→ WORK TO COMPLETE
Revise the rows below by replacing "top-left" with "upper-left" and leaving everything else unchanged. Omit the pictures from your answer.

→ SOURCE RECORDS
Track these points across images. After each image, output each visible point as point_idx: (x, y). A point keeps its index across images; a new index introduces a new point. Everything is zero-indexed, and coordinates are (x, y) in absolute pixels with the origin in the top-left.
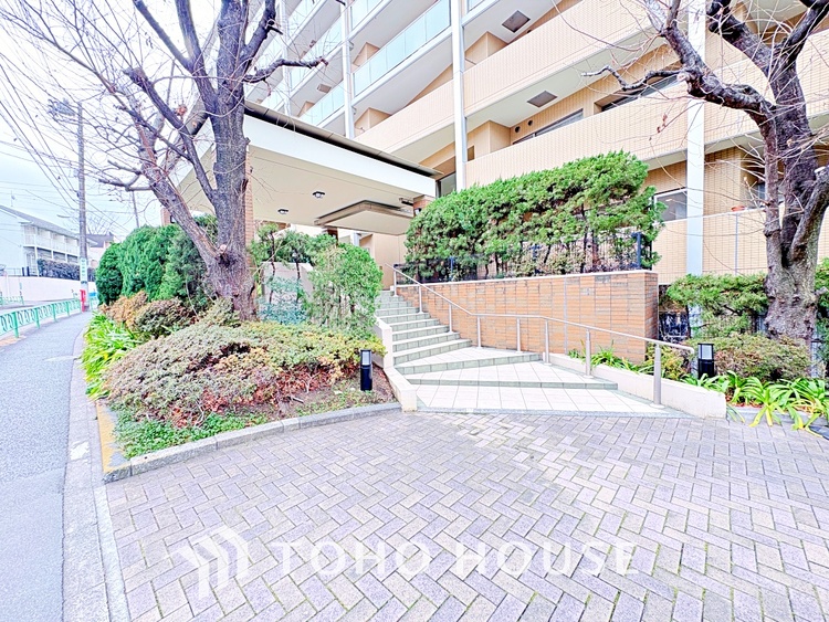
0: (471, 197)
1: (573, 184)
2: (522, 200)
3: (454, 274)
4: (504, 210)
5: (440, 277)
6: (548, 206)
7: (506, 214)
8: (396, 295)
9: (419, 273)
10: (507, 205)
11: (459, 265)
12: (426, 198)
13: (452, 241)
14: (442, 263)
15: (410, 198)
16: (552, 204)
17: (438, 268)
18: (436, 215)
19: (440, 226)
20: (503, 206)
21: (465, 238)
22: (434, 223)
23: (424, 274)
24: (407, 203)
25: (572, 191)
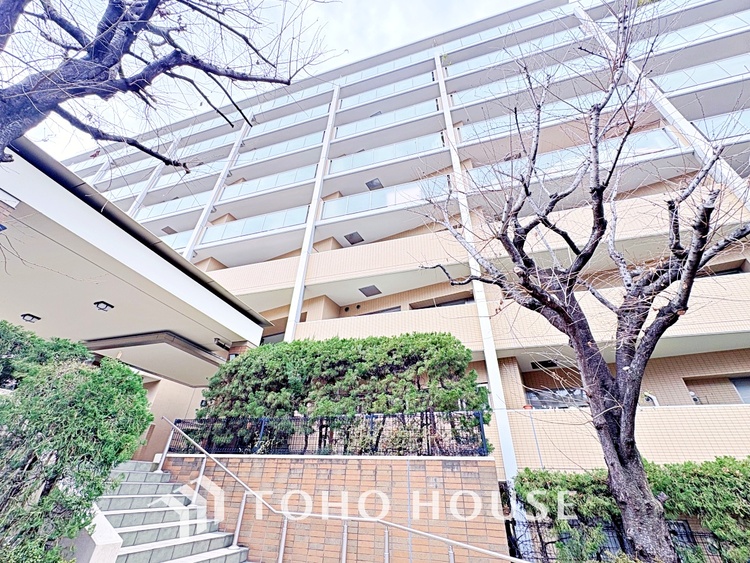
0: (304, 349)
1: (413, 353)
2: (361, 360)
3: (261, 442)
4: (341, 368)
5: (241, 446)
6: (387, 370)
7: (342, 374)
8: (159, 471)
9: (211, 436)
10: (344, 363)
11: (272, 430)
12: (248, 344)
13: (271, 396)
14: (249, 425)
15: (228, 340)
16: (391, 370)
17: (241, 432)
18: (258, 361)
19: (258, 375)
20: (340, 363)
21: (289, 394)
22: (253, 371)
23: (218, 439)
24: (223, 346)
25: (411, 360)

→ ANSWER SPACE
Track these points across images. After each image, output each visible point as point_idx: (x, y). A point keeps its index across images; a new index introduces a new point. Everything is zero-indexed, and coordinates are (x, y) in absolute pixels with the origin in the upper-left.
0: (471, 197)
1: (573, 184)
2: (522, 200)
3: (454, 274)
4: (504, 210)
5: (440, 277)
6: (548, 206)
7: (506, 214)
8: (396, 295)
9: (419, 273)
10: (507, 205)
11: (459, 265)
12: (426, 198)
13: (452, 241)
14: (442, 263)
15: (410, 198)
16: (552, 204)
17: (438, 268)
18: (436, 215)
19: (440, 226)
20: (503, 206)
21: (465, 238)
22: (434, 223)
23: (424, 274)
24: (407, 203)
25: (572, 191)
0: (304, 349)
1: (413, 353)
2: (361, 360)
3: (261, 442)
4: (341, 368)
5: (241, 446)
6: (387, 370)
7: (342, 374)
8: (159, 471)
9: (211, 436)
10: (344, 363)
11: (272, 430)
12: (248, 344)
13: (271, 396)
14: (249, 425)
15: (228, 340)
16: (391, 370)
17: (241, 432)
18: (258, 361)
19: (258, 375)
20: (340, 363)
21: (289, 394)
22: (253, 371)
23: (218, 439)
24: (223, 346)
25: (411, 360)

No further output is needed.